Notre Dame alumnus regrets misrepresentation of Catholic teachings by some U. officals

William McGurn, an executive with News Corp and writer of a weekly column for the New York Post regretted yesterday in Denver, CO, the misrepresentation of Catholic doctrine on life issues and politics made recently by some officials of the prestigious University of Notre Dame, once one of the most vibrant Catholic universities in the US.

McGurn, a Notre Dame alumnus, former chief editorial writer for the Wall Street Journal and a member of the University of Notre Dame’s Asian Studies Advisory Committee, delivered  the “Robert P. Casey Lecture on Catholic Faith and Public Life,” on Tuesday at the John Paul II Center in Denver.

His remarks were followed by by Denver district attorney, Bill Ritter and the executive director of the Colorado Catholic Conference, Timothy Dore. 

McGurn, lamenting the silencing of the voice of pro-life members of the Democratic Party, said that “it simply no longer matters which name is on the Democratic ticket, because on this issue [of abortion] the party has spoken… The Democratic Party’s Catholics, Mr.
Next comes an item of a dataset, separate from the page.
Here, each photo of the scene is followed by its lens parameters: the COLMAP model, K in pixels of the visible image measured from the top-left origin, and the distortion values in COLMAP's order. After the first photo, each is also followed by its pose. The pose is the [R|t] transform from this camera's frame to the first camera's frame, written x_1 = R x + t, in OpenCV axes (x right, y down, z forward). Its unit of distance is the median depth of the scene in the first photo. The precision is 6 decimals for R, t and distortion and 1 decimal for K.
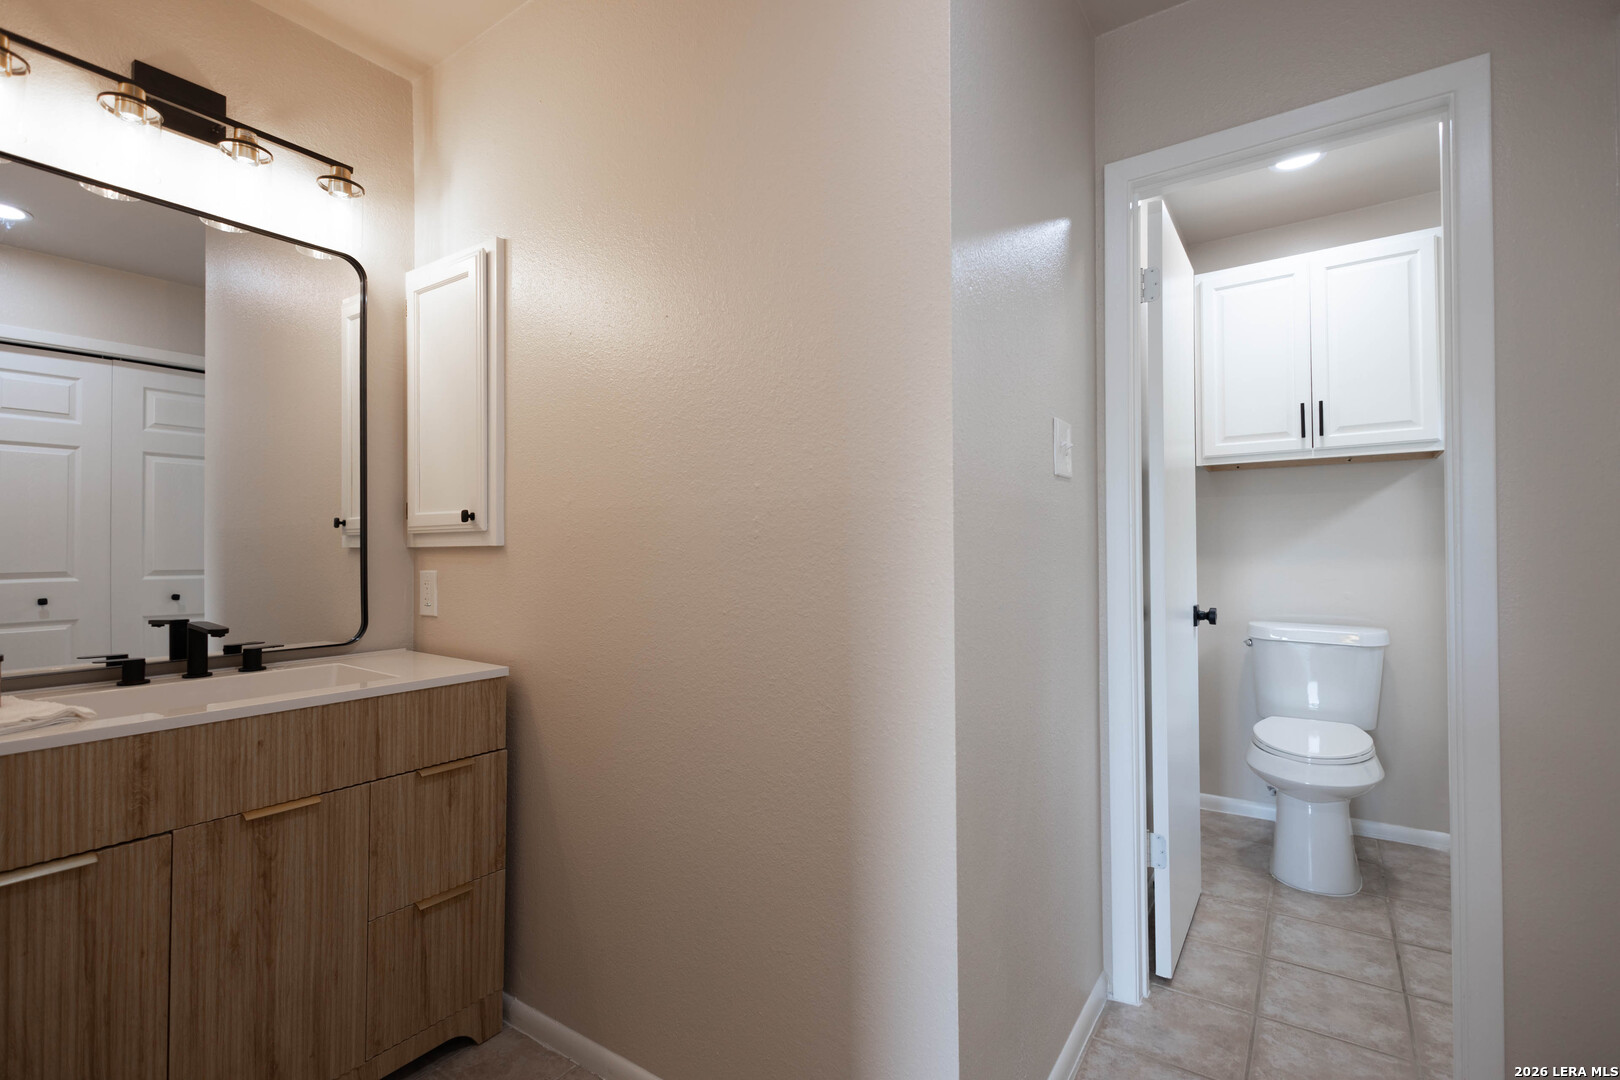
lens RADIAL K [[737.8, 0, 822.6], [0, 737.8, 533.0], [0, 0, 1]] dist [0.011421, 0.000350]
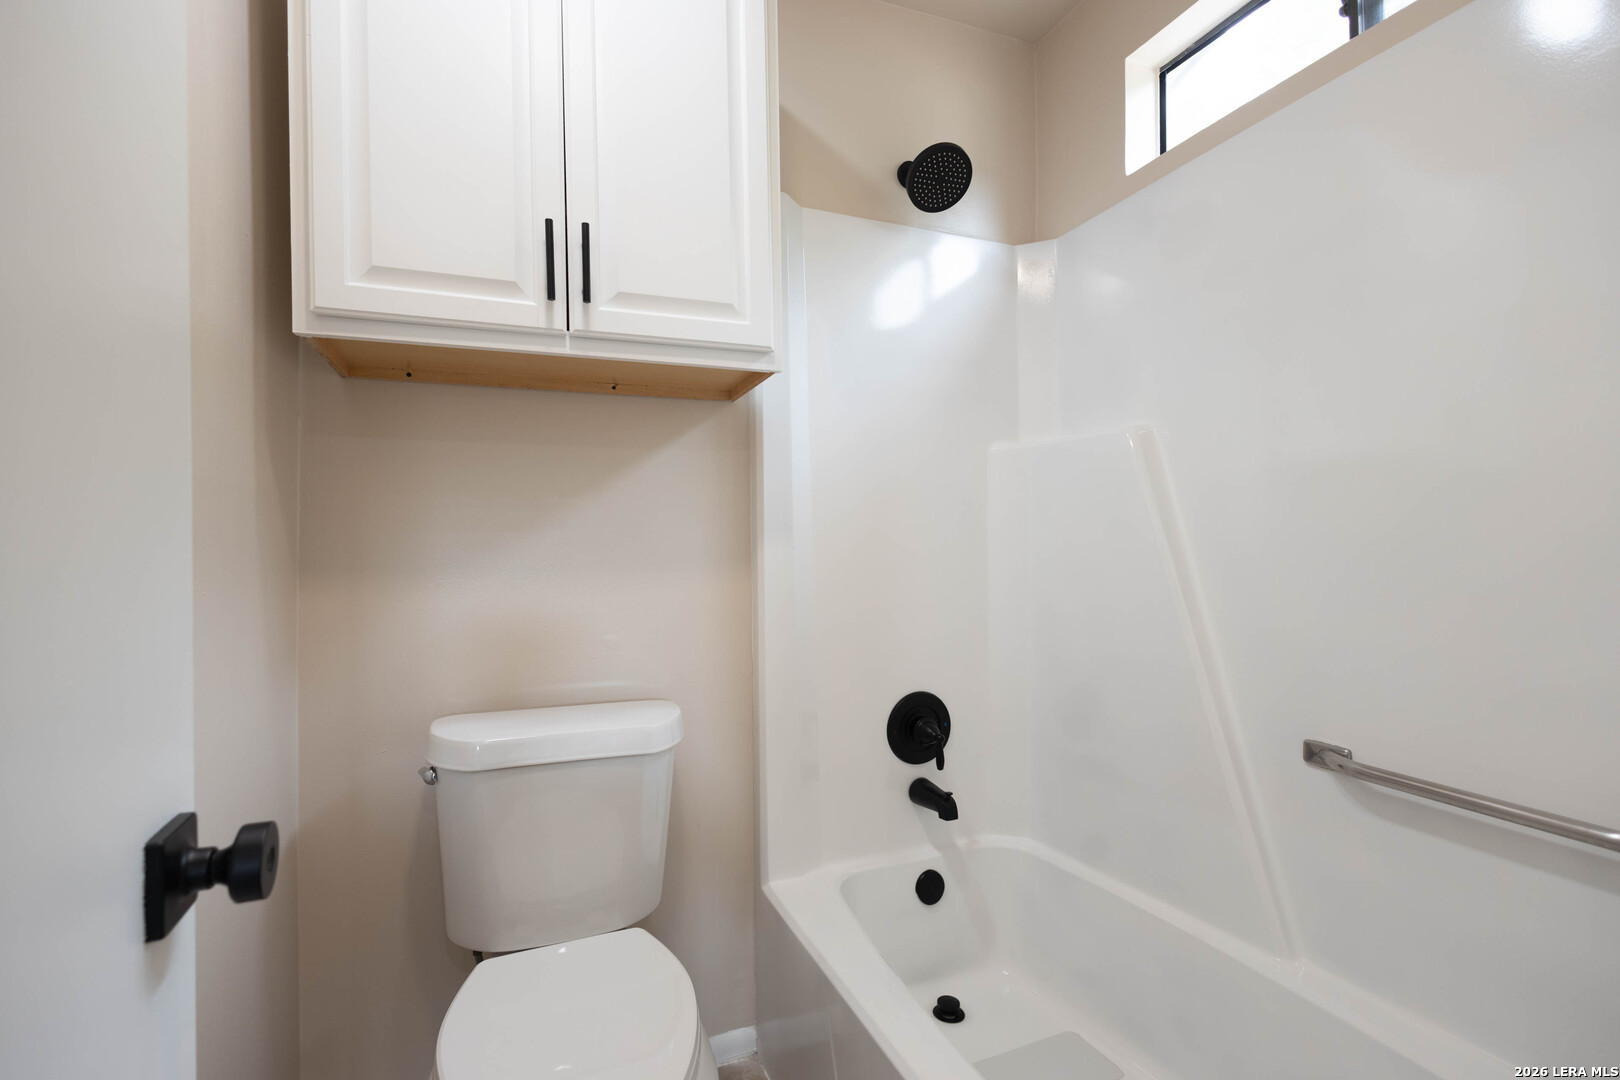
lens RADIAL K [[737.8, 0, 809.3], [0, 737.8, 541.4], [0, 0, 1]] dist [0.011421, 0.000350]
pose [[0.555837, 0.000634, 0.831291, 0.367340], [-0.004653, 0.999986, 0.002349, 0.012144], [-0.831278, -0.005174, 0.555833, 0.624481]]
Kerry included, publicly declare either that they accept that life begins at conception or are otherwise “personally opposed” to abortion, or both.”

Recalling the recent New York Times article by Mark Roche, Dean of the College of Arts and Letters of the University of Notre Dame in which, while likening abortion to slavery and torture, argued that Kerry was the obvious choice for Catholics in this election because of his position on other issues, such as healthcare, the war in Iraq, the environment, etc., McGurn noted that Roche, while not speaking for Notre Dame, was not an anomaly among Notre Dame deans.
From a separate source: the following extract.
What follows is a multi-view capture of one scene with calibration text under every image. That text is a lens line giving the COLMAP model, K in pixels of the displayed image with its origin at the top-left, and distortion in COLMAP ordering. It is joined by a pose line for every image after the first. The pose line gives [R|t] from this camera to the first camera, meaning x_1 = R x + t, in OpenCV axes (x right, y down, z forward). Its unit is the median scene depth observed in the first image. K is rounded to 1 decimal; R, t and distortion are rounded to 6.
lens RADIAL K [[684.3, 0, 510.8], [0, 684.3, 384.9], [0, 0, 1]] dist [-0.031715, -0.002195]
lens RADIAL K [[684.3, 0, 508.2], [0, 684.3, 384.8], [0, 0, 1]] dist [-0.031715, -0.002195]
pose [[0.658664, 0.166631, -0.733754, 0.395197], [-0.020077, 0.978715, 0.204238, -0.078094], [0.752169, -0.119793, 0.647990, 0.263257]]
“In the three decades since Roe rent asunder the laws and legislative compromises that had defined and limited abortion in America,” said McGurn, “Notre Dame, in its most public on this issue, has sadly been distinguished for an astonishing ability to come up with, at critical moments in this debate, convenient pretexts for the look-the-other-way crowd.”
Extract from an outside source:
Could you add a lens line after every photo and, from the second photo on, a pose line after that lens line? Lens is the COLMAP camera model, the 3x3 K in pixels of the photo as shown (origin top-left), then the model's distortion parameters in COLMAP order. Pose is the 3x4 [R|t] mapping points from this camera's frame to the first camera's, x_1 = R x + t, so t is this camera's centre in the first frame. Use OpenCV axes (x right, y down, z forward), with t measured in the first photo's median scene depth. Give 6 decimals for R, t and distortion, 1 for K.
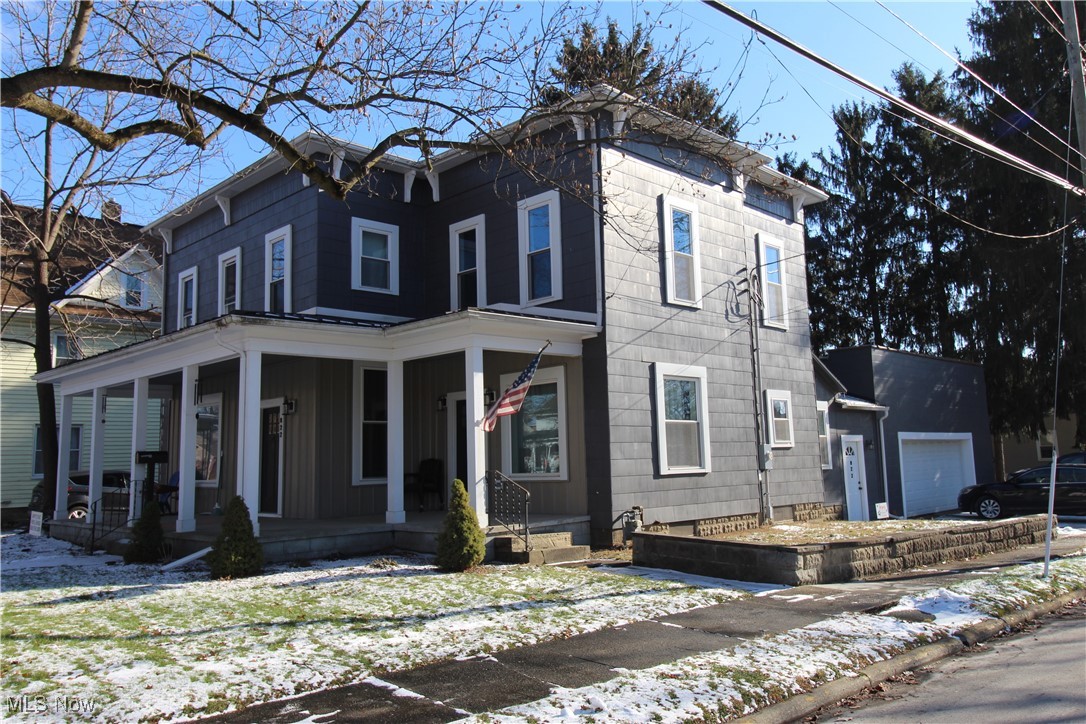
lens RADIAL K [[853.7, 0, 549.8], [0, 853.7, 339.9], [0, 0, 1]] dist [0.021132, -0.011629]
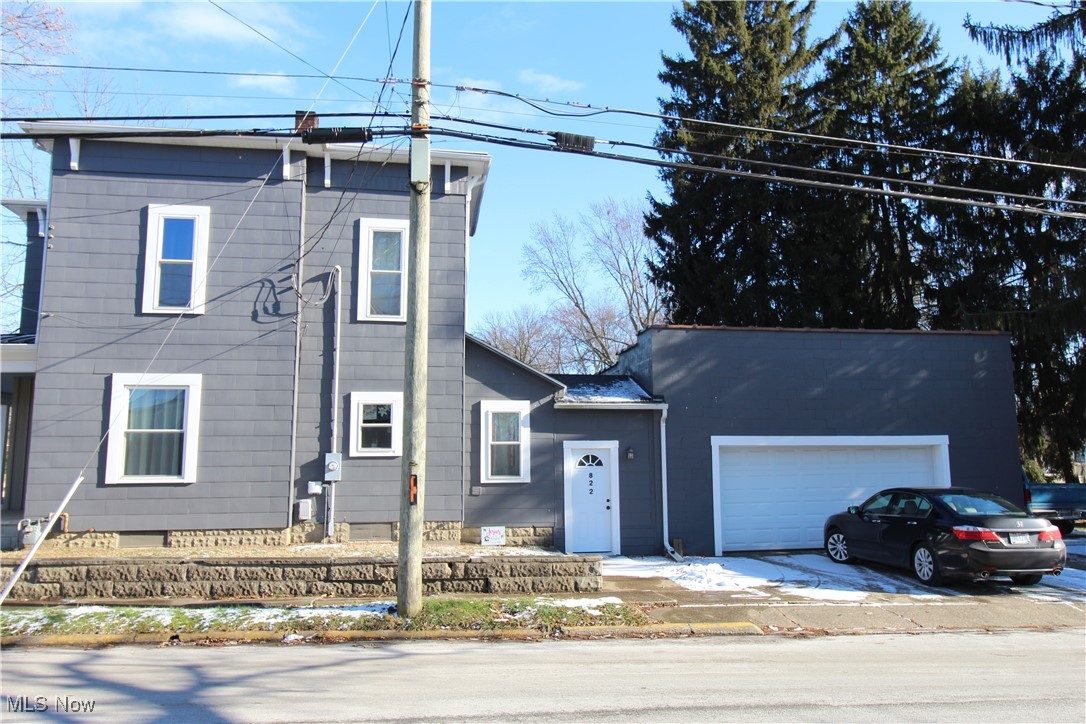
lens RADIAL K [[853.7, 0, 549.8], [0, 853.7, 339.9], [0, 0, 1]] dist [0.021132, -0.011629]
pose [[0.801593, -0.065104, -0.594314, 0.958481], [0.069876, 0.997443, -0.015019, 0.031573], [0.593772, -0.029489, 0.804093, 0.401577]]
He noted that the “crude calculus in which unequivocal Catholic teaching on the intrinsic evil of the taking of the most innocent life is weighed against judgment calls” on issues such as the death penalty and represented in Roche’s article, was also applied by Fr. Theodore Hesburgh, president emeritus of Notre Dame, who used to hold the line that “while Republicans who were against abortion agreed with only 5% of Catholic teaching, Democrats who were pro-choice were on the Catholic side in 95% of the other issues.”